_EXERCISE DIRECTIONS_
Retype the data below exactly, skipping pictures.
+++
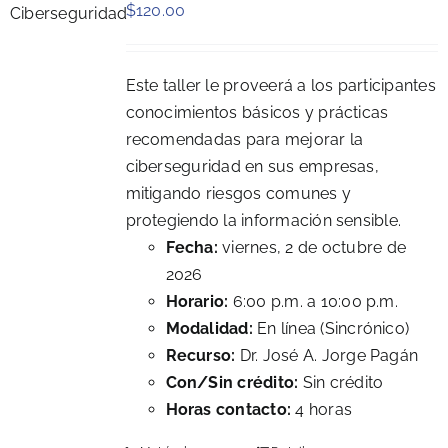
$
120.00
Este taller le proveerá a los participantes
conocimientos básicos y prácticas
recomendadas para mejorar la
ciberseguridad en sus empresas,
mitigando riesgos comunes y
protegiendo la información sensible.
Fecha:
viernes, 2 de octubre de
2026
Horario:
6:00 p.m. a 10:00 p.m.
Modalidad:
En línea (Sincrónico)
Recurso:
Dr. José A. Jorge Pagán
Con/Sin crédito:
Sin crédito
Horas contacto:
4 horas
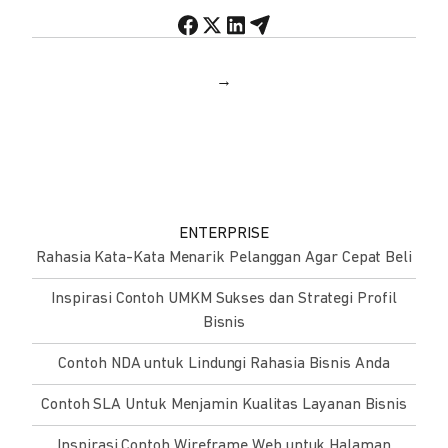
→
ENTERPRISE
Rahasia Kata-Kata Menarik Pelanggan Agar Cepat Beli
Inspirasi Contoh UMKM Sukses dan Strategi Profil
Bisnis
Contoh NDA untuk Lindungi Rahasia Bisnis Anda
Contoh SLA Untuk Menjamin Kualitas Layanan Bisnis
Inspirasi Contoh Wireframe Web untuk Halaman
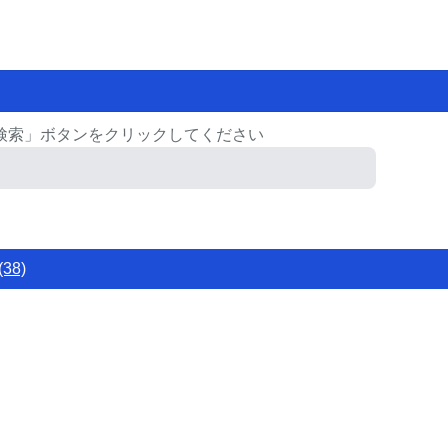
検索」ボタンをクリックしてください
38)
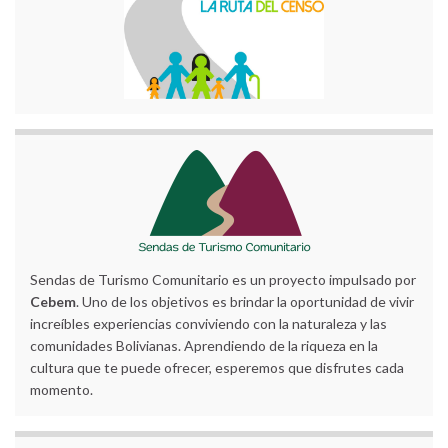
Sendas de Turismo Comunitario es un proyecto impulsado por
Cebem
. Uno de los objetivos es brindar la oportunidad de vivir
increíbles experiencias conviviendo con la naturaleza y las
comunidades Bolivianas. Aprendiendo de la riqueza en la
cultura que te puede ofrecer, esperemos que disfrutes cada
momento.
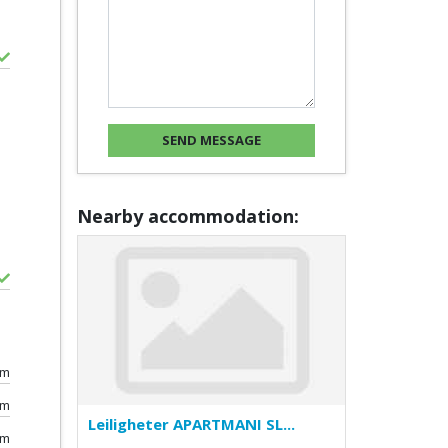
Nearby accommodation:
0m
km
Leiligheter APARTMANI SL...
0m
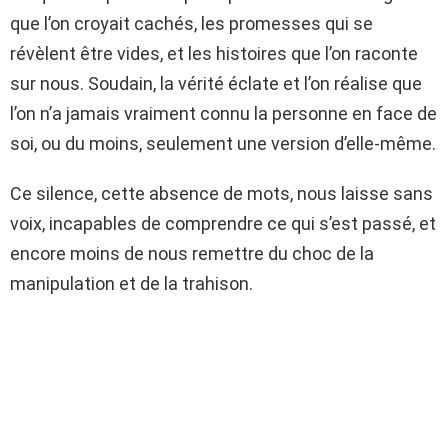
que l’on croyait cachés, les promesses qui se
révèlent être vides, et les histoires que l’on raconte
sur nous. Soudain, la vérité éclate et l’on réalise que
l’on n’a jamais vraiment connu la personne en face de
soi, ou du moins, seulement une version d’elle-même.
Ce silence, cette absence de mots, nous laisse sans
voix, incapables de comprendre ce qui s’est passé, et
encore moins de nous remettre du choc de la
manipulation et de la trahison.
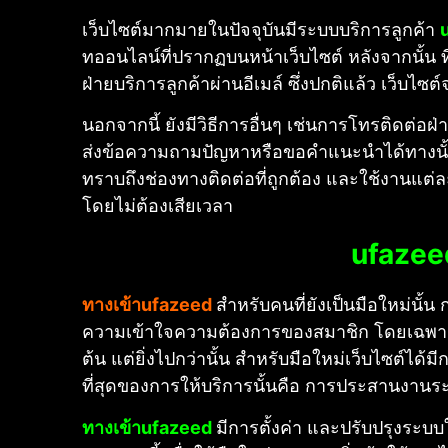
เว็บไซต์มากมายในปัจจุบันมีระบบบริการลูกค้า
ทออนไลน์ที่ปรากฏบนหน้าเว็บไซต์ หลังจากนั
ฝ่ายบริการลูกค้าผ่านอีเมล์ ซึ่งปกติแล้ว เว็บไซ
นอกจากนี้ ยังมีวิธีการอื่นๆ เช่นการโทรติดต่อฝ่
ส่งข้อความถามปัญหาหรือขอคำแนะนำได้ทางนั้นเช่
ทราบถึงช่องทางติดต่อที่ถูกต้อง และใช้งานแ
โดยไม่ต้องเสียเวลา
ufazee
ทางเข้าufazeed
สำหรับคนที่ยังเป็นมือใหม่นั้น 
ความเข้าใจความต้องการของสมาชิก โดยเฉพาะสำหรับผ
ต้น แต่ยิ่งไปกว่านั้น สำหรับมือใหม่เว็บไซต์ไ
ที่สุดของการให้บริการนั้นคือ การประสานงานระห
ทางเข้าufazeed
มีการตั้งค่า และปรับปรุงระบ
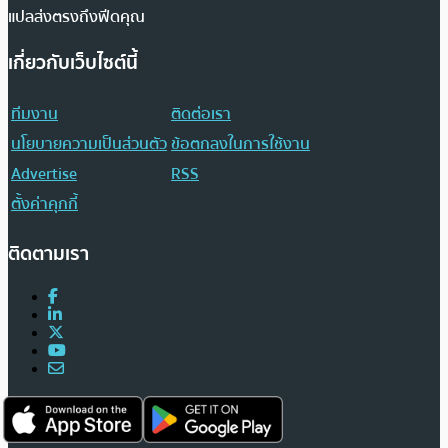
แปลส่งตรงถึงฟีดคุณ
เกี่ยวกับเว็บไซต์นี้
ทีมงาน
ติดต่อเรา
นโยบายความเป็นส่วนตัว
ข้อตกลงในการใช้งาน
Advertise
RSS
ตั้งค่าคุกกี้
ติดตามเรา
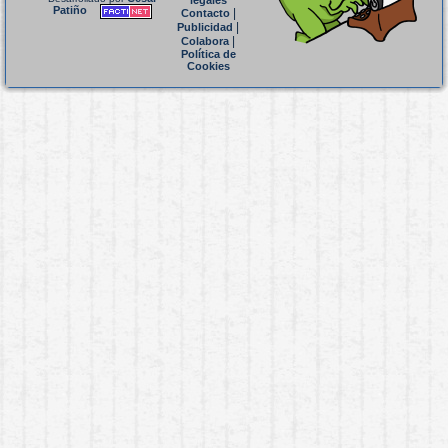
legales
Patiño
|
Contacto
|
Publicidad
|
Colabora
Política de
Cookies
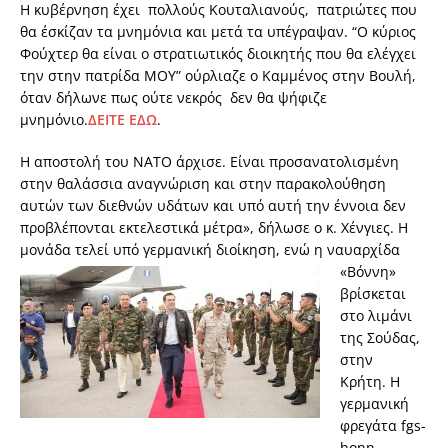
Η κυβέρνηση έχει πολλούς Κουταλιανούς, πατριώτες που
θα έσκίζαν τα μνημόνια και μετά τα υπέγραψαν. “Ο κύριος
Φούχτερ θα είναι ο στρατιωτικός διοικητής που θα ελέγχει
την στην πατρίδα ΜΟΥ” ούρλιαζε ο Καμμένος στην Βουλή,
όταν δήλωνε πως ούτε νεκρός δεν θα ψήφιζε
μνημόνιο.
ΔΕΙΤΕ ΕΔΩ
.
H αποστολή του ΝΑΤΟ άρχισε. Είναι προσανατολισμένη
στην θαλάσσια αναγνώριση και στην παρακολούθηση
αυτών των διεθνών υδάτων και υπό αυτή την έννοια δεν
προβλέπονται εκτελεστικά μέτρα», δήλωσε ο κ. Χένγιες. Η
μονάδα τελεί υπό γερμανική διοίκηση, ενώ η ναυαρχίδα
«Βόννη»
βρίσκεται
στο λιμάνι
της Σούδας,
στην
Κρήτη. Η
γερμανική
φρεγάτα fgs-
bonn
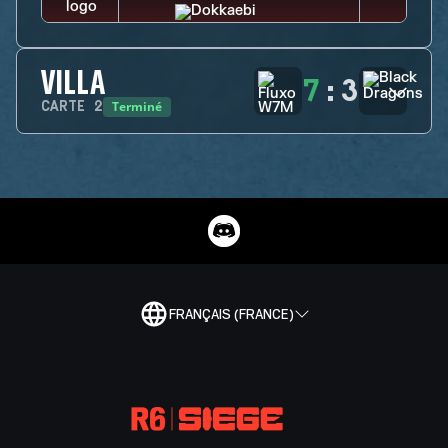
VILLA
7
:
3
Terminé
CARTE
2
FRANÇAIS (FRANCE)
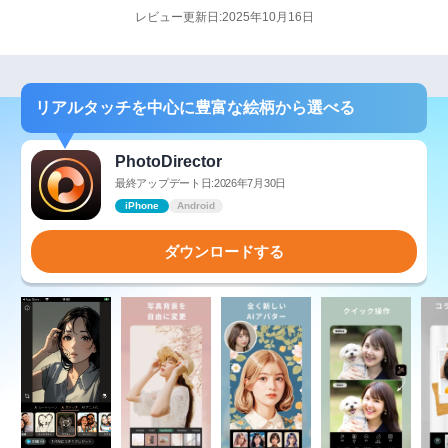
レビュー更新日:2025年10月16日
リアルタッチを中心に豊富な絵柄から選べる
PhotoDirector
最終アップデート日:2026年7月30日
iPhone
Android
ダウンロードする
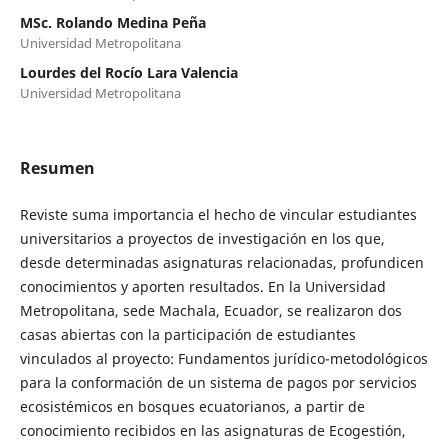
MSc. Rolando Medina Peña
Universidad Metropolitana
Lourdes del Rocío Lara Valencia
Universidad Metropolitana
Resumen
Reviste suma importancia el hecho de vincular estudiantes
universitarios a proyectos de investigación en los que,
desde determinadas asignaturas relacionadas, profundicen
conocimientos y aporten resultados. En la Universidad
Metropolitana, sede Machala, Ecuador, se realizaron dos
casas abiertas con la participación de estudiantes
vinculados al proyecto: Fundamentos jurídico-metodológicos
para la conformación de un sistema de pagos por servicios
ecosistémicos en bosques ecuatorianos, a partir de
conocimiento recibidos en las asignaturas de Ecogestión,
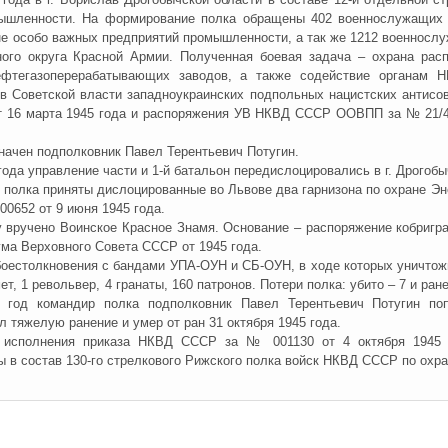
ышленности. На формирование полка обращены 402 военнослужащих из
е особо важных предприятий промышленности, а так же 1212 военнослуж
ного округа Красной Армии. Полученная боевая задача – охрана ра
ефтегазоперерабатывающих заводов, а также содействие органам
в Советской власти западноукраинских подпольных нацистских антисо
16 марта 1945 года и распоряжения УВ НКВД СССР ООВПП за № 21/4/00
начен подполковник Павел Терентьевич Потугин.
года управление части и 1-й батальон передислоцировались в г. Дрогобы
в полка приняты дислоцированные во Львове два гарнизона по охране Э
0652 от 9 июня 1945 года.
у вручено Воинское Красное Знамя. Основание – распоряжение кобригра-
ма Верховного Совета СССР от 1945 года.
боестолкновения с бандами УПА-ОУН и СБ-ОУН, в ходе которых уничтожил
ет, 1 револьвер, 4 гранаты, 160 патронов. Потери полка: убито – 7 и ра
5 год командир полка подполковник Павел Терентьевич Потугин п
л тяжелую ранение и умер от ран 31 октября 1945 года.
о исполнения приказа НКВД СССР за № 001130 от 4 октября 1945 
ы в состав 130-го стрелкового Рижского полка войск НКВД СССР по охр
+++
_RESPONSE BOX_
$
120.00
Este taller le proveerá a los participantes
conocimientos básicos y prácticas
recomendadas para mejorar la
ciberseguridad en sus empresas,
mitigando riesgos comunes y
protegiendo la información sensible.
Fecha:
viernes, 2 de octubre de
2026
Horario:
6:00 p.m. a 10:00 p.m.
Modalidad:
En línea (Sincrónico)
Recurso:
Dr. José A. Jorge Pagán
Con/Sin crédito:
Sin crédito
Horas contacto:
4 horas
→
ENTERPRISE
Rahasia Kata-Kata Menarik Pelanggan Agar Cepat Beli
Inspirasi Contoh UMKM Sukses dan Strategi Profil
Bisnis
Contoh NDA untuk Lindungi Rahasia Bisnis Anda
Contoh SLA Untuk Menjamin Kualitas Layanan Bisnis
Inspirasi Contoh Wireframe Web untuk Halaman
検索」ボタンをクリックしてください
38)
Sendas de Turismo Comunitario es un proyecto impulsado por
Cebem
. Uno de los objetivos es brindar la oportunidad de vivir
increíbles experiencias conviviendo con la naturaleza y las
comunidades Bolivianas. Aprendiendo de la riqueza en la
cultura que te puede ofrecer, esperemos que disfrutes cada
momento.
Nearby accommodation:
0m
km
Leiligheter APARTMANI SL...
0m
que l’on croyait cachés, les promesses qui se
révèlent être vides, et les histoires que l’on raconte
sur nous. Soudain, la vérité éclate et l’on réalise que
l’on n’a jamais vraiment connu la personne en face de
soi, ou du moins, seulement une version d’elle-même.
Ce silence, cette absence de mots, nous laisse sans
voix, incapables de comprendre ce qui s’est passé, et
encore moins de nous remettre du choc de la
manipulation et de la trahison.
เว็บไซต์มากมายในปัจจุบันมีระบบบริการลูกค้า
ทออนไลน์ที่ปรากฏบนหน้าเว็บไซต์ หลังจากนั
ฝ่ายบริการลูกค้าผ่านอีเมล์ ซึ่งปกติแล้ว เว็บไซ
นอกจากนี้ ยังมีวิธีการอื่นๆ เช่นการโทรติดต่อฝ่
ส่งข้อความถามปัญหาหรือขอคำแนะนำได้ทางนั้นเช่
ทราบถึงช่องทางติดต่อที่ถูกต้อง และใช้งานแ
โดยไม่ต้องเสียเวลา
ufazee
ทางเข้าufazeed
สำหรับคนที่ยังเป็นมือใหม่นั้น 
ความเข้าใจความต้องการของสมาชิก โดยเฉพาะสำหรับผ
ต้น แต่ยิ่งไปกว่านั้น สำหรับมือใหม่เว็บไซต์ไ
ที่สุดของการให้บริการนั้นคือ การประสานงานระห
ทางเข้าufazeed
มีการตั้งค่า และปรับปรุงระบ
แปลส่งตรงถึงฟีดคุณ
เกี่ยวกับเว็บไซต์นี้
ทีมงาน
ติดต่อเรา
นโยบายความเป็นส่วนตัว
ข้อตกลงในการใช้งาน
Advertise
RSS
ตั้งค่าคุกกี้
ติดตามเรา
legales
Patiño
|
Contacto
|
Publicidad
|
Colabora
Política de
Cookies
Η κυβέρνηση έχει πολλούς Κουταλιανούς, πατριώτες που
θα έσκίζαν τα μνημόνια και μετά τα υπέγραψαν. “Ο κύριος
Φούχτερ θα είναι ο στρατιωτικός διοικητής που θα ελέγχει
την στην πατρίδα ΜΟΥ” ούρλιαζε ο Καμμένος στην Βουλή,
όταν δήλωνε πως ούτε νεκρός δεν θα ψήφιζε
μνημόνιο.
ΔΕΙΤΕ ΕΔΩ
.
H αποστολή του ΝΑΤΟ άρχισε. Είναι προσανατολισμένη
στην θαλάσσια αναγνώριση και στην παρακολούθηση
αυτών των διεθνών υδάτων και υπό αυτή την έννοια δεν
προβλέπονται εκτελεστικά μέτρα», δήλωσε ο κ. Χένγιες. Η
μονάδα τελεί υπό γερμανική διοίκηση, ενώ η ναυαρχίδα
«Βόννη»
βρίσκεται
στο λιμάνι
της Σούδας,
στην
Κρήτη. Η
γερμανική
φρεγάτα fgs-
bonn
VILLA
7
:
3
Terminé
CARTE
2
FRANÇAIS (FRANCE)
レビュー更新日:2025年10月16日
リアルタッチを中心に豊富な絵柄から選べる
PhotoDirector
最終アップデート日:2026年7月30日
iPhone
Android
ダウンロードする
MSc. Rolando Medina Peña
Universidad Metropolitana
Lourdes del Rocío Lara Valencia
Universidad Metropolitana
Resumen
Reviste suma importancia el hecho de vincular estudiantes
universitarios a proyectos de investigación en los que,
desde determinadas asignaturas relacionadas, profundicen
conocimientos y aporten resultados. En la Universidad
Metropolitana, sede Machala, Ecuador, se realizaron dos
casas abiertas con la participación de estudiantes
vinculados al proyecto: Fundamentos jurídico-metodológicos
para la conformación de un sistema de pagos por servicios
ecosistémicos en bosques ecuatorianos, a partir de
conocimiento recibidos en las asignaturas de Ecogestión,
ышленности. На формирование полка обращены 402 военнослужащих из
е особо важных предприятий промышленности, а так же 1212 военнослуж
ного округа Красной Армии. Полученная боевая задача – охрана ра
ефтегазоперерабатывающих заводов, а также содействие органам
в Советской власти западноукраинских подпольных нацистских антисо
16 марта 1945 года и распоряжения УВ НКВД СССР ООВПП за № 21/4/00
начен подполковник Павел Терентьевич Потугин.
года управление части и 1-й батальон передислоцировались в г. Дрогобы
в полка приняты дислоцированные во Львове два гарнизона по охране Э
0652 от 9 июня 1945 года.
у вручено Воинское Красное Знамя. Основание – распоряжение кобригра-
ма Верховного Совета СССР от 1945 года.
боестолкновения с бандами УПА-ОУН и СБ-ОУН, в ходе которых уничтожил
ет, 1 револьвер, 4 гранаты, 160 патронов. Потери полка: убито – 7 и ра
5 год командир полка подполковник Павел Терентьевич Потугин п
л тяжелую ранение и умер от ран 31 октября 1945 года.
о исполнения приказа НКВД СССР за № 001130 от 4 октября 1945 
ы в состав 130-го стрелкового Рижского полка войск НКВД СССР по охр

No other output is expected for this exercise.